Segment Start: Input data

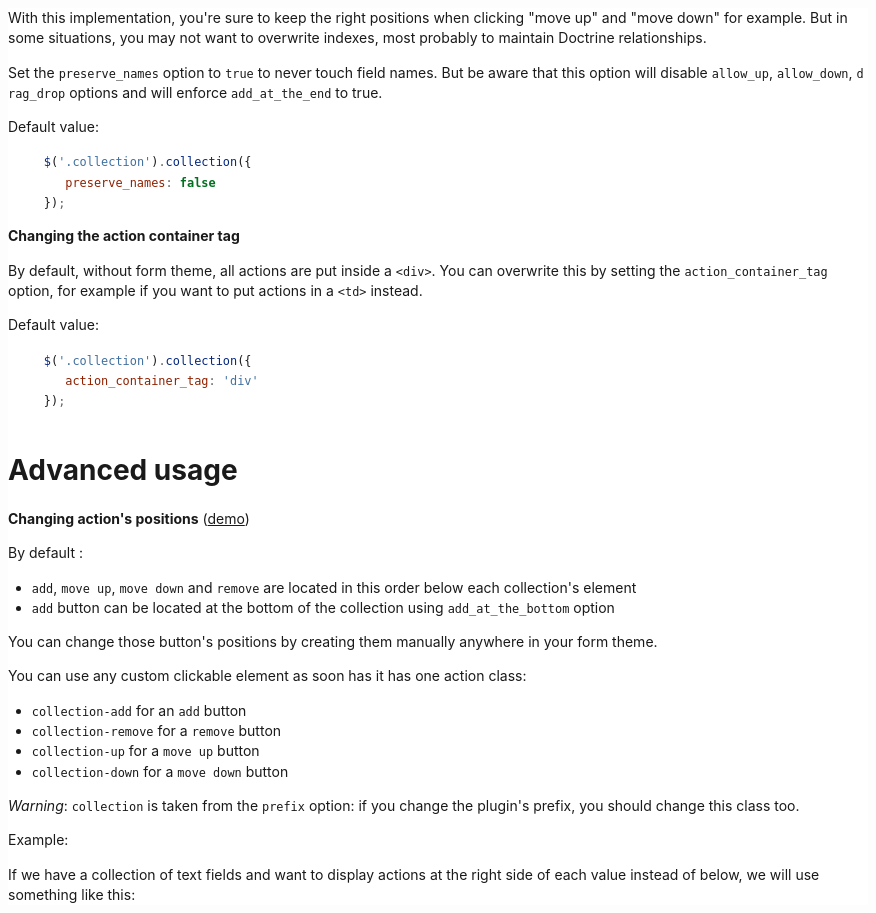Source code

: With this implementation, you're sure to keep the right positions when clicking "move up" and 
"move down" for example. But in some situations, you may not want to overwrite indexes, 
most probably to maintain Doctrine relationships.

Set the `preserve_names` option to `true` to never touch field names. But be aware that this
option will disable `allow_up`, `allow_down`, `drag_drop` options and will enforce 
`add_at_the_end` to true.

Default value:

```js
     $('.collection').collection({
        preserve_names: false
     });
```

**Changing the action container tag**

By default, without form theme, all actions are put inside a `<div>`. You
can overwrite this by setting the `action_container_tag` option, for
example if you want to put actions in a `<td>` instead.

Default value:

```js
     $('.collection').collection({
        action_container_tag: 'div'
     });
```

# Advanced usage

**Changing action's positions** ([demo](http://symfony-collection.fuz.org/symfony3/advanced/customFormTheme))

By default :
- `add`, `move up`, `move down` and `remove` are located in this order below each collection's element
- `add` button can be located at the bottom of the collection using `add_at_the_bottom` option

You can change those button's positions by creating them manually anywhere in your form theme.

You can use any custom clickable element as soon has it has one action class:
- `collection-add` for an `add` button
- `collection-remove` for a `remove` button
- `collection-up` for a `move up` button
- `collection-down` for a `move down` button

*Warning*: `collection` is taken from the `prefix` option: if you change the plugin's prefix, you should change this class too.

Example:

If we have a collection of text fields and want to display actions at the right side of each value instead of below,
we will use something like this:
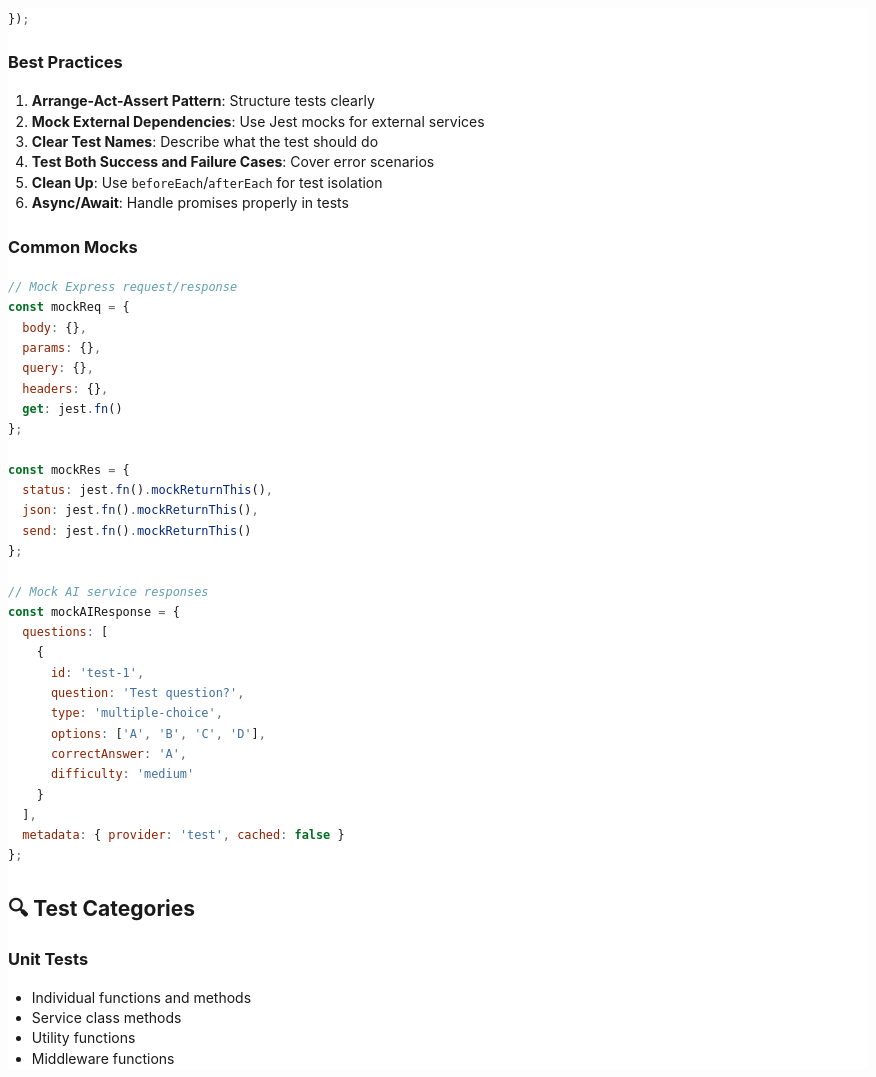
 ```javascript
});
```

### Best Practices

1. **Arrange-Act-Assert Pattern**: Structure tests clearly
2. **Mock External Dependencies**: Use Jest mocks for external services
3. **Clear Test Names**: Describe what the test should do
4. **Test Both Success and Failure Cases**: Cover error scenarios
5. **Clean Up**: Use `beforeEach`/`afterEach` for test isolation
6. **Async/Await**: Handle promises properly in tests

### Common Mocks

```javascript
// Mock Express request/response
const mockReq = {
  body: {},
  params: {},
  query: {},
  headers: {},
  get: jest.fn()
};

const mockRes = {
  status: jest.fn().mockReturnThis(),
  json: jest.fn().mockReturnThis(),
  send: jest.fn().mockReturnThis()
};

// Mock AI service responses
const mockAIResponse = {
  questions: [
    {
      id: 'test-1',
      question: 'Test question?',
      type: 'multiple-choice',
      options: ['A', 'B', 'C', 'D'],
      correctAnswer: 'A',
      difficulty: 'medium'
    }
  ],
  metadata: { provider: 'test', cached: false }
};
```

## 🔍 Test Categories

### Unit Tests
- Individual functions and methods
- Service class methods
- Utility functions
- Middleware functions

Segment End: Input data

Your assignment: Transcribe every entry above exactly as it stands, but skip the images.

Worked solution:
Source code

: With this implementation, you're sure to keep the right positions when clicking "move up" and 
"move down" for example. But in some situations, you may not want to overwrite indexes, 
most probably to maintain Doctrine relationships.

Set the `preserve_names` option to `true` to never touch field names. But be aware that this
option will disable `allow_up`, `allow_down`, `drag_drop` options and will enforce 
`add_at_the_end` to true.

Default value:

```js
     $('.collection').collection({
        preserve_names: false
     });
```

**Changing the action container tag**

By default, without form theme, all actions are put inside a `<div>`. You
can overwrite this by setting the `action_container_tag` option, for
example if you want to put actions in a `<td>` instead.

Default value:

```js
     $('.collection').collection({
        action_container_tag: 'div'
     });
```

# Advanced usage

**Changing action's positions** ([demo](http://symfony-collection.fuz.org/symfony3/advanced/customFormTheme))

By default :
- `add`, `move up`, `move down` and `remove` are located in this order below each collection's element
- `add` button can be located at the bottom of the collection using `add_at_the_bottom` option

You can change those button's positions by creating them manually anywhere in your form theme.

You can use any custom clickable element as soon has it has one action class:
- `collection-add` for an `add` button
- `collection-remove` for a `remove` button
- `collection-up` for a `move up` button
- `collection-down` for a `move down` button

*Warning*: `collection` is taken from the `prefix` option: if you change the plugin's prefix, you should change this class too.

Example:

If we have a collection of text fields and want to display actions at the right side of each value instead of below,
we will use something like this:
 ```javascript
});
```

### Best Practices

1. **Arrange-Act-Assert Pattern**: Structure tests clearly
2. **Mock External Dependencies**: Use Jest mocks for external services
3. **Clear Test Names**: Describe what the test should do
4. **Test Both Success and Failure Cases**: Cover error scenarios
5. **Clean Up**: Use `beforeEach`/`afterEach` for test isolation
6. **Async/Await**: Handle promises properly in tests

### Common Mocks

```javascript
// Mock Express request/response
const mockReq = {
  body: {},
  params: {},
  query: {},
  headers: {},
  get: jest.fn()
};

const mockRes = {
  status: jest.fn().mockReturnThis(),
  json: jest.fn().mockReturnThis(),
  send: jest.fn().mockReturnThis()
};

// Mock AI service responses
const mockAIResponse = {
  questions: [
    {
      id: 'test-1',
      question: 'Test question?',
      type: 'multiple-choice',
      options: ['A', 'B', 'C', 'D'],
      correctAnswer: 'A',
      difficulty: 'medium'
    }
  ],
  metadata: { provider: 'test', cached: false }
};
```

## 🔍 Test Categories

### Unit Tests
- Individual functions and methods
- Service class methods
- Utility functions
- Middleware functions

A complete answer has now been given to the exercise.